Taxes sur les importations de chaussures de Chine et du Vietnam
Le thème des importations de biens asiatiques est revenu sur le devant de la scène médiatique tchèque cette semaine. La Commission européenne a en effet décidé de taxer les chaussures en provenance de Chine et du Vietnam. Elle répond en cela aux craintes des fabricants tchèques de chaussures, qui prédisent un effondrement prochain du secteur. Une polémique qui s'inscrit dans le cadre de la libéralisation du marché du textile, décidée par la Commission Europénne au début 2005.
A partir d'aujourd'hui, 7 avril, les chaussures importées de Chine et du Vietnam dans l'UE seront taxées à hauteur de 4 %, un taux qui devrait passer à 16,8 % en octobre pour les chaussures vietnamiennes et 19,4 % pour les chinoises. Pour Peter Mandelson, commissaire européen, la nouvelle loi protégera les fabricants de chaussures du dumping commercial, les exportateurs asiatiques pratiquant des prix en dessous des moyennes du marché occidental (ils représentent environ un dixième du prix standard !). En Chine en effet, le coût de la main d'oeuvre est très bas et les fabricants, profitant également de subventions gouvernementales, peuvent tailler dans leurs prix.
Mais pour les professionnels tchèques du secteur, les taxes ne résoudront pas le problème et, probablement, ne sauveront pas une industrie qu'ils jugent en menace d'effondrement. Les chiffres qu'ils avançent sont, il est vrai, éloquents : au début des années 90, on comptait 35 000 employés dans l'industrie tchèque de la chaussure, qui produisaient environ 70 millions de paires de chaussures. En 2005, le nombre est passé à 3000 employés et à 5.5 millions de chaussures.
Plus généralement, l'Europe connaît le même phénomène. D'après la Commission Européenne, les importations de chaussures en cuir de Chine dans l'UE ont atteint 950 millions de paires, soit une augmentation de 320 % ! Les importations vietnamiennes, elles, ont augmenté de 700 % pour arriver à 120 millions d'unités. Les pourcentages sont encore plus grands concernant les biens de l'industrie du textile (pantalons et pull-overs...).
Pour Zuzana Roithová, membre du Parlement européen, le secteur est menacé dans son existence même. 1000 producteurs auraient déjà été obligés de fermer boutique en République tchèque. En 2004, l'Union Européenne avait renforcé les quotas sur les importations asiatiques avant de faire machine arrière. Pour les professionnels du secteur, l'impératif de libéralisation empêcherait l'UE d'agir efficacement et crée en même temps une compétition inégale avec les prix chinois. Au début 2005, la Commission européenne a levé toutes les barrières aux importations de biens asiatiques, provoquant un véritable tollé dans l'industrie du textile en République tchèque et partout en Europe, particulièrement en France et en Italie.
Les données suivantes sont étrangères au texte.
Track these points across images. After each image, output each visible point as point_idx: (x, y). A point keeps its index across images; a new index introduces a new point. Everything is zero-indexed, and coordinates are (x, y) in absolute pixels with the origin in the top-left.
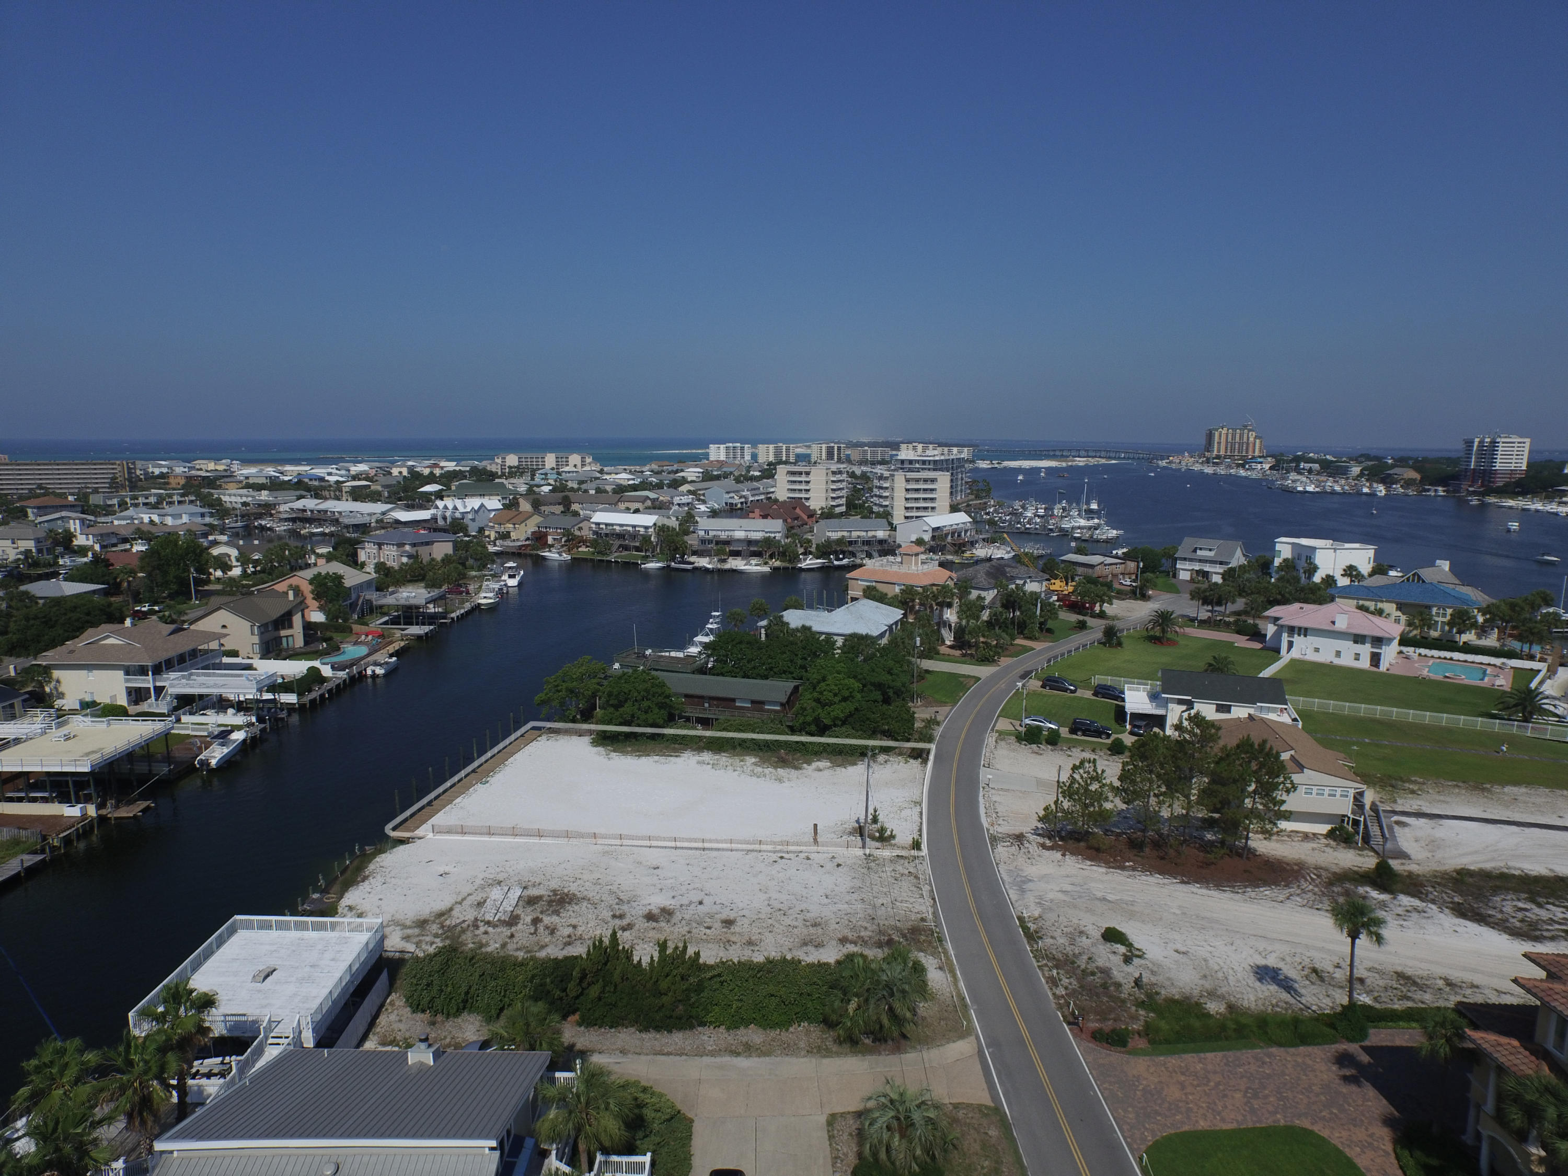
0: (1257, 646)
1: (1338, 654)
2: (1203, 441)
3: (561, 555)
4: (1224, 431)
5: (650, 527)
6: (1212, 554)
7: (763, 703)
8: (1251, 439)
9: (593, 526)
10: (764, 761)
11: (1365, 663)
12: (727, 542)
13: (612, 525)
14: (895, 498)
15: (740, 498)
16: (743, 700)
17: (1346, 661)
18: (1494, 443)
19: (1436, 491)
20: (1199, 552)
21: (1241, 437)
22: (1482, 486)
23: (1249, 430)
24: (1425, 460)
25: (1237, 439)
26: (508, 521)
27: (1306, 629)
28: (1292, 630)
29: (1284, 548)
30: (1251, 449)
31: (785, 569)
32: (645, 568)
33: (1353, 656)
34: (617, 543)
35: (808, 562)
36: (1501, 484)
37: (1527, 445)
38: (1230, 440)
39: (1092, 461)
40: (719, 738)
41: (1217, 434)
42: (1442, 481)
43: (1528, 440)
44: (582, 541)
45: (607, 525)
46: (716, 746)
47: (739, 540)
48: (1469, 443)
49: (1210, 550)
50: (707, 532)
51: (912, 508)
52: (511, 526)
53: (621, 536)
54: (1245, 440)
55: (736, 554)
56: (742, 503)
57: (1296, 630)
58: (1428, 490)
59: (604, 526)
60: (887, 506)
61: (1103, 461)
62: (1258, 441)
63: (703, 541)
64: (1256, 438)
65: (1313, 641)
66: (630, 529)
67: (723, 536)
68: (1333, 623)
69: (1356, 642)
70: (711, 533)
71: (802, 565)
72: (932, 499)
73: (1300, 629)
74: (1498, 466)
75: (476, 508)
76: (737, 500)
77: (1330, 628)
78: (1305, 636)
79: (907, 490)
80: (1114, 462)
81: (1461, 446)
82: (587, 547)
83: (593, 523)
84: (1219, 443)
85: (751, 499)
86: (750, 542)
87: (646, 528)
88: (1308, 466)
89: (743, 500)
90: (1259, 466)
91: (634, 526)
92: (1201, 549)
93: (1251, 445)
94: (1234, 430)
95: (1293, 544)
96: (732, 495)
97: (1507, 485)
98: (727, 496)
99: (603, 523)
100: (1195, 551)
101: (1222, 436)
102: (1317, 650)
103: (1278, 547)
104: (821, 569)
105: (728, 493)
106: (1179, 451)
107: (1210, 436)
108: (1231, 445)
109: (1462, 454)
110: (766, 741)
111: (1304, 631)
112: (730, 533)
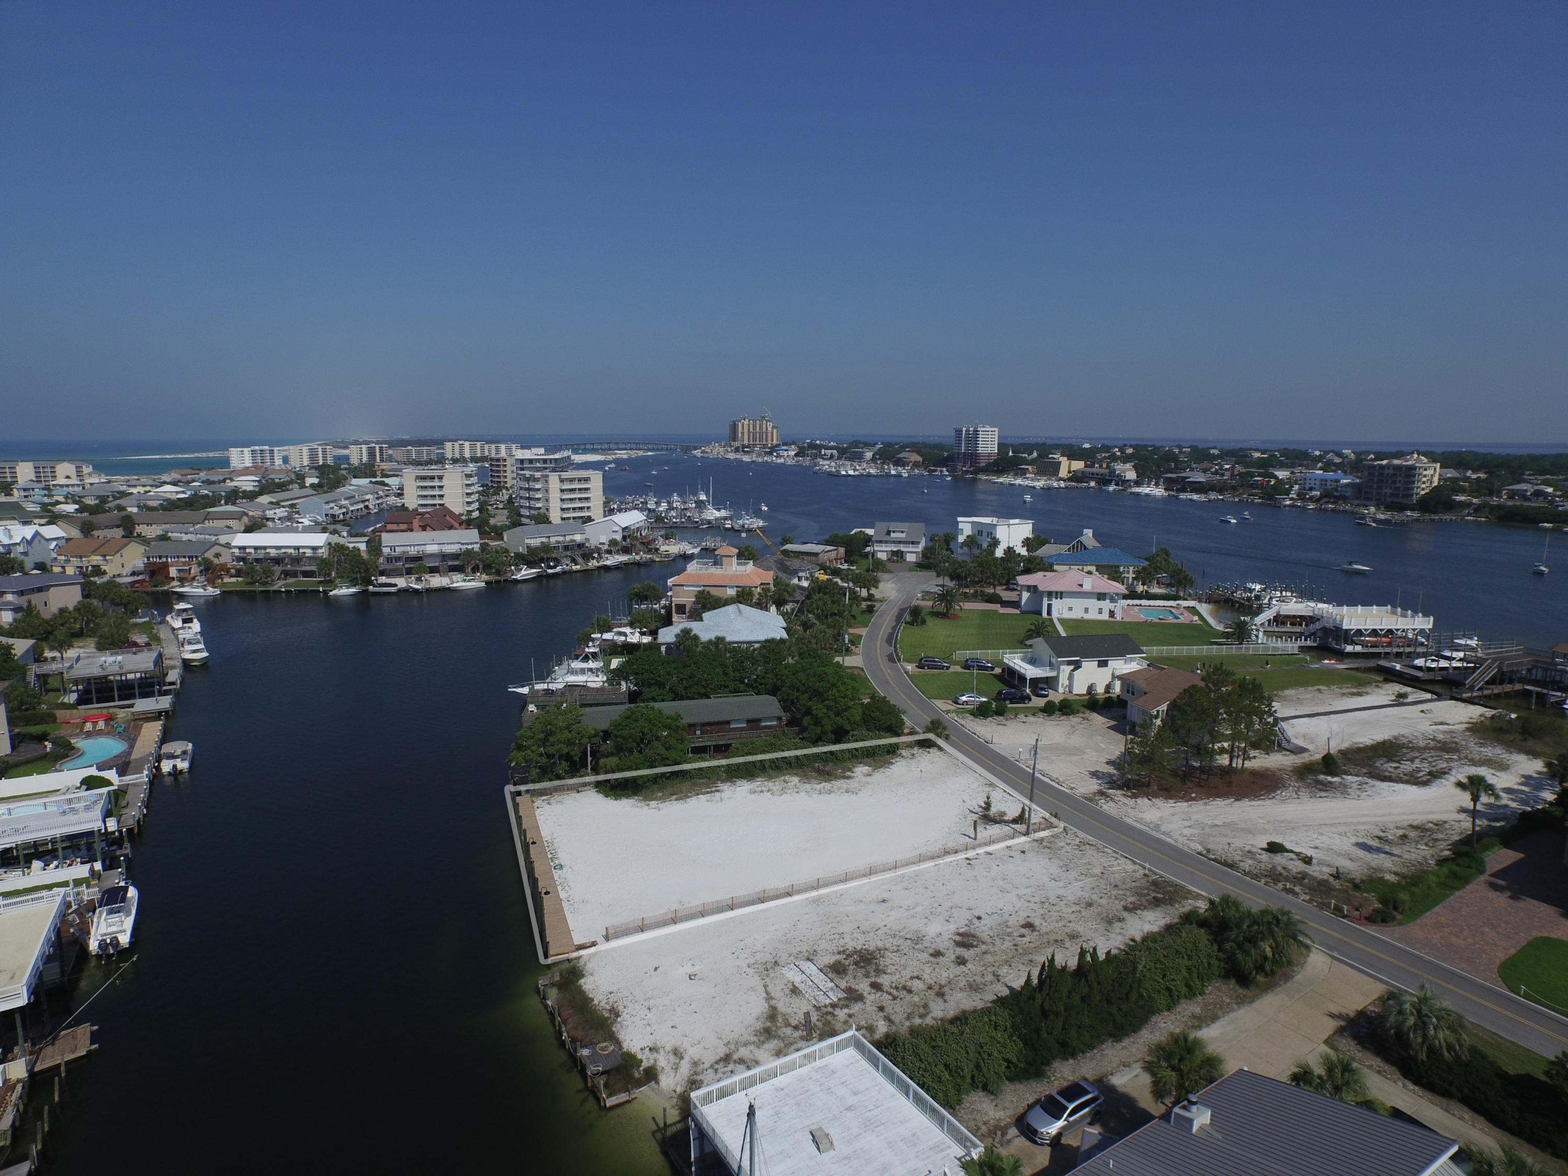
0: (1017, 612)
1: (1086, 610)
2: (727, 431)
3: (205, 590)
4: (746, 422)
5: (321, 547)
6: (903, 535)
7: (759, 720)
8: (770, 429)
9: (237, 551)
10: (805, 778)
11: (1105, 616)
12: (417, 559)
13: (265, 548)
14: (551, 500)
15: (340, 508)
16: (737, 721)
17: (1093, 615)
18: (976, 431)
19: (941, 471)
20: (892, 535)
21: (761, 426)
22: (971, 466)
23: (767, 421)
24: (925, 445)
25: (758, 430)
26: (94, 552)
27: (1062, 593)
28: (1050, 594)
29: (966, 526)
30: (769, 438)
31: (498, 582)
32: (335, 596)
33: (1097, 611)
34: (278, 569)
35: (523, 572)
36: (983, 464)
37: (996, 433)
38: (751, 430)
39: (634, 454)
40: (745, 764)
41: (740, 425)
42: (943, 462)
43: (996, 429)
44: (224, 568)
45: (256, 548)
46: (748, 772)
47: (432, 555)
48: (959, 432)
49: (902, 532)
50: (393, 548)
51: (568, 509)
52: (100, 558)
53: (277, 561)
54: (764, 430)
55: (433, 570)
56: (344, 514)
57: (1054, 595)
58: (935, 471)
59: (252, 551)
60: (539, 508)
61: (641, 453)
62: (775, 431)
63: (389, 559)
64: (773, 428)
65: (1067, 602)
66: (292, 551)
67: (413, 551)
68: (1081, 585)
69: (1099, 599)
70: (399, 550)
71: (518, 577)
72: (587, 499)
73: (1057, 593)
74: (980, 450)
75: (29, 538)
76: (337, 511)
77: (1079, 589)
78: (1061, 598)
79: (562, 491)
80: (650, 453)
81: (953, 433)
82: (232, 576)
83: (235, 547)
84: (743, 433)
85: (352, 508)
86: (444, 557)
87: (314, 548)
88: (829, 452)
89: (344, 510)
90: (785, 453)
91: (297, 548)
92: (894, 532)
93: (769, 435)
94: (755, 421)
95: (973, 523)
96: (332, 505)
97: (988, 465)
98: (327, 507)
99: (250, 547)
100: (889, 533)
101: (744, 427)
102: (1070, 609)
103: (961, 526)
104: (538, 578)
105: (327, 503)
106: (708, 442)
107: (734, 427)
108: (753, 435)
109: (953, 441)
110: (797, 757)
111: (1060, 595)
112: (421, 548)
Comment faire la guerre au textile chinois sans remettre en question les échanges commerciaux globaux avec un pays qui est devenu le premier partenaire économique de l'Europe ? Voilà le défi à relever pour l'UE. Ce n'est pas évident, d'autant plus que les Chinois s'opposent à tout changement de la situation.
Peter Mandelson, le commissaire européen au Commerce, tente de maintenir l'équilibre et prend également en compte les revendications des industriels du textile. Il compte ainsi mettre en place une enquête sur les importations de neuf catégories de produits textiles en provenance de Chine.
La loi récente sur la taxation des chaussures asiatiques montre aussi que la Commission prête une oreille aux revendications tchèques. Il faut dire qu'on doit la nouvelle disposition au travail de lobbying de deux ans de l'Association tchèque des fabricants de chaussures, dirigée par Petr Kubát.
Mais pour ces derniers, les taxes ne suffiront pas. Ils mettent en avant que celles-ci ne toucheront que les importations légales et déclarées et que les chaussures importées clandestinement continueront à circuler. La situation de l'industrie tchèque de la chaussure apparaît presque comme un comble au pays de Bata, et alors que le 6 avril dernier, on célébrait le 130ème anniversaire de la naissance du légendaire industriel.